Executes the silver extraction and transformation process for a table, using the configuration information provided in the ConfigManager. This involves loading, processing, and merging table data within the silver lakehouse layer.

The function ensures the proper configuration of logging, verifies layer activity and table activation status, and invokes pre-silver and post-silver workflows if defined. It uses corresponding notebooks or direct data operations for the silver loading process.

Arguments:

  • tablefile str - Path to the YAML file containing table configuration details.
  • config_manager ConfigManager - An instance of ConfigManager, pre-initialized with application configuration, connection, and lakehouse details.

Returns:

  • Optional[str] - An error message containing the name of the failed table and the exception details, or None if the operation finishes successfully.

Raises:

  • Exception - If ConfigManager is not initialized before invoking this function.
  • Exception - If the bronze lakehouse configuration is not found.
  • Exception - If the stop_at_error setting is enabled and an exception occurs in processing.

dataframeloader

def dataframeloader(data_frame: DataFrame,
table_config: TableConfig,
load_config: LoadConfig,
config_manager: ConfigManager = None)

Loads data into a silver layer table in a lakehouse environment.

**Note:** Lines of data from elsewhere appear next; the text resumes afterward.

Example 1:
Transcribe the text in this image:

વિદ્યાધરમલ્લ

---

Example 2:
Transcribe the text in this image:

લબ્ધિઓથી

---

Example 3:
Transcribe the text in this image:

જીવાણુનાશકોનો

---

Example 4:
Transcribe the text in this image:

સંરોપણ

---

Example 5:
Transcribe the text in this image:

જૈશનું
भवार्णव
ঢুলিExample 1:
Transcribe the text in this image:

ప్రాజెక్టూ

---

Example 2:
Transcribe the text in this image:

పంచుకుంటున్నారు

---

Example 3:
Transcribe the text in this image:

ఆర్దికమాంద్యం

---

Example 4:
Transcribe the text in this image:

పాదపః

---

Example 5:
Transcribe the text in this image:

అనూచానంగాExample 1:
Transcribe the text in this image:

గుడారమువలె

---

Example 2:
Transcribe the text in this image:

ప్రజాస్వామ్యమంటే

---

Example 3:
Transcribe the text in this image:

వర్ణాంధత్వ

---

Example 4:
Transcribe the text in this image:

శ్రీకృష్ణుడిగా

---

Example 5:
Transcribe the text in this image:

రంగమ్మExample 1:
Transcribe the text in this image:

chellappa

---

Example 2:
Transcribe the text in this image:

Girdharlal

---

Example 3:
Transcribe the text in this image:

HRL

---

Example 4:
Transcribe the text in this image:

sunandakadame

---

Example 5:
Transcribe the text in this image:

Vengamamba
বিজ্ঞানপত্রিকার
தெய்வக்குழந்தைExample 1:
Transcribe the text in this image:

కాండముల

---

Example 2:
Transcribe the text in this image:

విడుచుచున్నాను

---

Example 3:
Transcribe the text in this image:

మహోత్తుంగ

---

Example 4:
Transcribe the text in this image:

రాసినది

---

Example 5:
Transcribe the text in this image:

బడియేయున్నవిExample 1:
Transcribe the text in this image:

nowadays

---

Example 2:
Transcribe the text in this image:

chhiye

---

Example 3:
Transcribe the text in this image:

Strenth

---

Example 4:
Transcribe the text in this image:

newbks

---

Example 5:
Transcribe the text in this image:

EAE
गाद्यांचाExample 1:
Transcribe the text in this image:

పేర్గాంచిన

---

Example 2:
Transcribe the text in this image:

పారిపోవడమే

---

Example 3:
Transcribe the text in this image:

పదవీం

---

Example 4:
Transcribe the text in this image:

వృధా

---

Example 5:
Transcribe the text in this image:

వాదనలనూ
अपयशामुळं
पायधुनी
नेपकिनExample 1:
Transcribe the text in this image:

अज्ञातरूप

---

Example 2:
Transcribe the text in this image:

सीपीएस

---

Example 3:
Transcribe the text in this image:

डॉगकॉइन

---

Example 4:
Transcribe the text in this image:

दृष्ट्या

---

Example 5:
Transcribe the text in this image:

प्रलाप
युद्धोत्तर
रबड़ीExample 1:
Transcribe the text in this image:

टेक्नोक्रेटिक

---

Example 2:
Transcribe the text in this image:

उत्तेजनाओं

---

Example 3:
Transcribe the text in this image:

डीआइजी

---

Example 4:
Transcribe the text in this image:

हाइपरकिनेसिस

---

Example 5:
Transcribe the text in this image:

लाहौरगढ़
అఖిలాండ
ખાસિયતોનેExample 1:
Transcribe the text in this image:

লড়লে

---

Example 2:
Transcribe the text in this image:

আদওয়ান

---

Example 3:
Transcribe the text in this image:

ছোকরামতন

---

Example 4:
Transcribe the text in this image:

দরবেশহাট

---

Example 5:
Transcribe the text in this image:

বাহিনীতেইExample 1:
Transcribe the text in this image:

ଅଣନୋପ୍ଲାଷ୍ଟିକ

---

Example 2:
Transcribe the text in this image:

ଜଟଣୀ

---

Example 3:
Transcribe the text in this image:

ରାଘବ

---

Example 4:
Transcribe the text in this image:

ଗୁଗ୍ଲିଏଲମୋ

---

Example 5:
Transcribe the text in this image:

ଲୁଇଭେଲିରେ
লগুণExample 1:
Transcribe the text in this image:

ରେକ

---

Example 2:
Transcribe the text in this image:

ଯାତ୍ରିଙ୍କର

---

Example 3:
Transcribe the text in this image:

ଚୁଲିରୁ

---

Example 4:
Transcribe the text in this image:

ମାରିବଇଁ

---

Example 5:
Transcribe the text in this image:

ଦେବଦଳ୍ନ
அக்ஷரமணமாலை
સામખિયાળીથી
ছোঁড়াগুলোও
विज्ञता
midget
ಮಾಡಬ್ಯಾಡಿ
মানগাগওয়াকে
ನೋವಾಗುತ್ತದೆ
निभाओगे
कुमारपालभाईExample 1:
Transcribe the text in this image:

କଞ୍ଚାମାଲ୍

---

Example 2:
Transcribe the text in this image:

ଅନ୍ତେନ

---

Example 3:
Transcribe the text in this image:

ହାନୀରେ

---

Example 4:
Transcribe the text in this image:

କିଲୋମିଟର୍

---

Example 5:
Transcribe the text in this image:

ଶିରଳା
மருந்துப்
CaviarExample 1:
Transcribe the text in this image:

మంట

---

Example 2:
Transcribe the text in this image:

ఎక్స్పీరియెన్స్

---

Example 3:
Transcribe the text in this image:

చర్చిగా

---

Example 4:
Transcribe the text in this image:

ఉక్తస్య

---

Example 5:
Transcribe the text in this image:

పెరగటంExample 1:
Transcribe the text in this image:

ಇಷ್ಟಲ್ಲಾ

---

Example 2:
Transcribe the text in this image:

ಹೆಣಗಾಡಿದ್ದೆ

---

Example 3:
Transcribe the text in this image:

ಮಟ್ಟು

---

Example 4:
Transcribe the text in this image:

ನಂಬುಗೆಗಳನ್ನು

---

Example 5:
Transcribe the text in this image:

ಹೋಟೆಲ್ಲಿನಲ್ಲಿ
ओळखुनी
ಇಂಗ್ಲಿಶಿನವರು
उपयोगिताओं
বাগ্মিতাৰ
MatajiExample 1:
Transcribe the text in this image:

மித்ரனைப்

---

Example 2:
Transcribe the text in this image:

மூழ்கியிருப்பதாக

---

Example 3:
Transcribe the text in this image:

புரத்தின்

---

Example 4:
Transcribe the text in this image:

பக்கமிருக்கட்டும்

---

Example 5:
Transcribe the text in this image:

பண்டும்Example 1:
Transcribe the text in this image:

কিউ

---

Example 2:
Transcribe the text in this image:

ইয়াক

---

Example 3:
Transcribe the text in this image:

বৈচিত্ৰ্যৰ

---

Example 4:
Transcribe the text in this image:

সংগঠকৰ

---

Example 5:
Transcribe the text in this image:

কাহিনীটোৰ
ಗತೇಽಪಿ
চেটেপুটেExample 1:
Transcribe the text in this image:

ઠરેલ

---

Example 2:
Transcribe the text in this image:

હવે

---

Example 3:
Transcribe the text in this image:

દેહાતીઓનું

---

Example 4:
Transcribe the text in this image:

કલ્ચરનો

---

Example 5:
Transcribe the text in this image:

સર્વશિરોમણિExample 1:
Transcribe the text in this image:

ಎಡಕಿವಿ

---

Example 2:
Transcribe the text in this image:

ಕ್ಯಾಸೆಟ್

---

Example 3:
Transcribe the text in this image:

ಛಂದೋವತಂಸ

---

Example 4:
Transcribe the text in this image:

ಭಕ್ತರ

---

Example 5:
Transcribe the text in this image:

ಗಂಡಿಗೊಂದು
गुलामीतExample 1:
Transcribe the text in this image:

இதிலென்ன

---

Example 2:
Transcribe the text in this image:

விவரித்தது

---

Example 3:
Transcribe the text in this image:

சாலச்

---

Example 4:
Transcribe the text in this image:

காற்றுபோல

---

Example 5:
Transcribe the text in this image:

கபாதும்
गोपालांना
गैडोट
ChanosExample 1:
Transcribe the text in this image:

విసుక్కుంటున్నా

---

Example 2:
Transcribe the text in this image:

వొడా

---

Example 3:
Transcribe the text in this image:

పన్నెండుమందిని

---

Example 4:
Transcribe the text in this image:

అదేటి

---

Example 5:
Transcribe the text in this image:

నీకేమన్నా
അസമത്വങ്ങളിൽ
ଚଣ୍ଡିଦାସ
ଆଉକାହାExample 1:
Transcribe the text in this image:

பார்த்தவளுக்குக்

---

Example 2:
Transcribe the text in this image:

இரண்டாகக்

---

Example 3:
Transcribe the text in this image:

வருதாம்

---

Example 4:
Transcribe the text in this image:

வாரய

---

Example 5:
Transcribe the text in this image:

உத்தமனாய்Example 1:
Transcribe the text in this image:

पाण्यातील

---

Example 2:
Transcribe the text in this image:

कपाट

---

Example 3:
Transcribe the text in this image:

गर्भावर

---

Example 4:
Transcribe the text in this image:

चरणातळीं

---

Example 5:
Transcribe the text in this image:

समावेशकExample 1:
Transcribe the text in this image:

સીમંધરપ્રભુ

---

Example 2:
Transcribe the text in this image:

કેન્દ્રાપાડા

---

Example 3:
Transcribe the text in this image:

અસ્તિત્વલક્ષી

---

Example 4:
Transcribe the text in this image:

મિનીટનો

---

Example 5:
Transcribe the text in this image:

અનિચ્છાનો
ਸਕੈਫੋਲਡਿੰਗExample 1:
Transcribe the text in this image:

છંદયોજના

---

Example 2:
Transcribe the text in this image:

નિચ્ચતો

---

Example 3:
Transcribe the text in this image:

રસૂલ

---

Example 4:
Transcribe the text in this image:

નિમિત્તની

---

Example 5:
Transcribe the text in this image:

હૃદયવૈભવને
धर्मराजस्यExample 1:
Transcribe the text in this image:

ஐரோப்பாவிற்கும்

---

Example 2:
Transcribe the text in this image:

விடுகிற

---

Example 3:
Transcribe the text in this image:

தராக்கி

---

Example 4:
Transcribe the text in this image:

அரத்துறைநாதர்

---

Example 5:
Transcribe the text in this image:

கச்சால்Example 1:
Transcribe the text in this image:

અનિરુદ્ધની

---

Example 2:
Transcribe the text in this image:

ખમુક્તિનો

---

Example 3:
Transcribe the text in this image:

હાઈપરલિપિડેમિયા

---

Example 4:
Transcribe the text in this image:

This function facilitates loading data from a given DataFrame into a table specified by a table configuration within a silver layer of the lakehouse architecture. It uses the provided configuration details to establish connections, manage runtime settings, and log relevant information during the operation. It validates critical configurations and raises appropriate exceptions in case of missing or invalid details.

Arguments:

  • data_frame DataFrame - The input PySpark DataFrame containing data to load.
  • table_config TableConfig - Configuration object specifying table details and related connection configurations.
  • load_config LoadConfig - Configuration object holding load-specific settings, including the layer and runtime options.
  • config_manager ConfigManager - Centralized configuration management object used to retrieve connection settings and maintain runtime parameters.

Returns:

  • str - A string indicating the result of the load operation, either as success or an error message.

Raises:

  • Exception - If load_config is None, if ConfigManager is not properly initialized, or if no silver lakehouse configuration is found.
  • Exception - If there is an issue while performing the load operation and config_manager.stop_at_error is set to True.